>> START GIVEN DATA

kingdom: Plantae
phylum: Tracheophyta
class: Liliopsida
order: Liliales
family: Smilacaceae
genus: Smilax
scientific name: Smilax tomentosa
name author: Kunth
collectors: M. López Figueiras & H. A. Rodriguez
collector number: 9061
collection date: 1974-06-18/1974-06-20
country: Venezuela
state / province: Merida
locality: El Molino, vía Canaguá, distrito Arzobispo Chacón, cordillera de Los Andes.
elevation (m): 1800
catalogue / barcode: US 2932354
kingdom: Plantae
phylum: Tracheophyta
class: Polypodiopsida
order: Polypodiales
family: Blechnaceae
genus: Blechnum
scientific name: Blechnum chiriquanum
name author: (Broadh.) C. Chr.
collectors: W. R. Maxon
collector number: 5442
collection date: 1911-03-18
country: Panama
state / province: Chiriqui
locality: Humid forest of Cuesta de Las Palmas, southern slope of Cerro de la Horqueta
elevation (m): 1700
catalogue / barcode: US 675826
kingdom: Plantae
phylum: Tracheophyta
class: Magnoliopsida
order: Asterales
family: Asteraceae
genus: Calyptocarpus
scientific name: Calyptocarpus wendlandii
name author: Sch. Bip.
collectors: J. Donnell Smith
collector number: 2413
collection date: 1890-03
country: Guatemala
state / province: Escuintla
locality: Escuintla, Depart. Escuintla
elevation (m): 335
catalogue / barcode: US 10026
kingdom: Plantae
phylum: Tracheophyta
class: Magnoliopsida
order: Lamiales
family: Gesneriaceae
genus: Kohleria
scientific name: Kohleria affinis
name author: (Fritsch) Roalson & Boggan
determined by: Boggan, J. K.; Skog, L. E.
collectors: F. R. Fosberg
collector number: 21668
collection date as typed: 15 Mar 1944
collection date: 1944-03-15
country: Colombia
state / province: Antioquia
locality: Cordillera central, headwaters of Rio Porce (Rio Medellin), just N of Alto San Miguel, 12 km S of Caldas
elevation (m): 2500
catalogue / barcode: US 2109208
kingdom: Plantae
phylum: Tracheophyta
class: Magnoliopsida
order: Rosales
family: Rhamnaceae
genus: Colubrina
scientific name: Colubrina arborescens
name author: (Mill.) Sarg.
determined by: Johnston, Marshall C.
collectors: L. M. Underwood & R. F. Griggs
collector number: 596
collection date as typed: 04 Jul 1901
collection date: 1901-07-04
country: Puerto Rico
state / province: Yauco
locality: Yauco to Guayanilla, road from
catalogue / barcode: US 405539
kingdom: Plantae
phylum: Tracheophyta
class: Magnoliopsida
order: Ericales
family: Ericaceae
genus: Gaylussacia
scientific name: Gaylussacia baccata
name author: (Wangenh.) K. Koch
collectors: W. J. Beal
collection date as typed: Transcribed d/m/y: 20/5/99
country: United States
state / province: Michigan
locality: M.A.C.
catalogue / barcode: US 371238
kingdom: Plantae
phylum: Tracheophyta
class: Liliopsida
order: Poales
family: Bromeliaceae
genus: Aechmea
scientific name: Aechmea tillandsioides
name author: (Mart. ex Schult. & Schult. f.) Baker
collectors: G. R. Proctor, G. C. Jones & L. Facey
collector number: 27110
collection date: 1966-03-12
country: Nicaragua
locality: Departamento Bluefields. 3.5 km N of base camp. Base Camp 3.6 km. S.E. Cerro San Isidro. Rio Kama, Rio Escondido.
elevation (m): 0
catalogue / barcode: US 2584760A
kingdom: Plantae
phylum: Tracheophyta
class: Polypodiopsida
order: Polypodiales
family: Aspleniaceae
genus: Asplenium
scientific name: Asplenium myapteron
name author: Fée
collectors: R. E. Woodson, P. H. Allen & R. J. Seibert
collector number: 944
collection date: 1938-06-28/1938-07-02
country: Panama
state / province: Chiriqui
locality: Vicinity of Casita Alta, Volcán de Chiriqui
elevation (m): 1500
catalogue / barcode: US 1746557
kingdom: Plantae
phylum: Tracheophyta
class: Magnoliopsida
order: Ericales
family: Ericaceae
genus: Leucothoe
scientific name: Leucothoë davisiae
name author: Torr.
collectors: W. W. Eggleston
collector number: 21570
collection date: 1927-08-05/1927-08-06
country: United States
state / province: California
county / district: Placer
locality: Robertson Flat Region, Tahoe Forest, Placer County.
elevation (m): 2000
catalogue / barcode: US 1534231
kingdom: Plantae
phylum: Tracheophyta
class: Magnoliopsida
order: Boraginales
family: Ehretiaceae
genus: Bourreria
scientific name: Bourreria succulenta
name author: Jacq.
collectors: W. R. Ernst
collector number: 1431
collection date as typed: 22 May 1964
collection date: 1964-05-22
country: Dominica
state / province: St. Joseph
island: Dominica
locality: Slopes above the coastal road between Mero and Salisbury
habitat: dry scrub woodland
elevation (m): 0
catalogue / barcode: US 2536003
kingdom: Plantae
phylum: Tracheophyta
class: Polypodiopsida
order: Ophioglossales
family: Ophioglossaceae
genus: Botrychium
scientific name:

>> END GIVEN DATA

TASK DETAILS
Go through the material above and keep only the lines containing the word "province". Copy out each of those lines.

EXPECTED ANSWER
state / province: Merida
state / province: Chiriqui
state / province: Escuintla
state / province: Antioquia
state / province: Yauco
state / province: Michigan
state / province: Chiriqui
state / province: California
state / province: St. Joseph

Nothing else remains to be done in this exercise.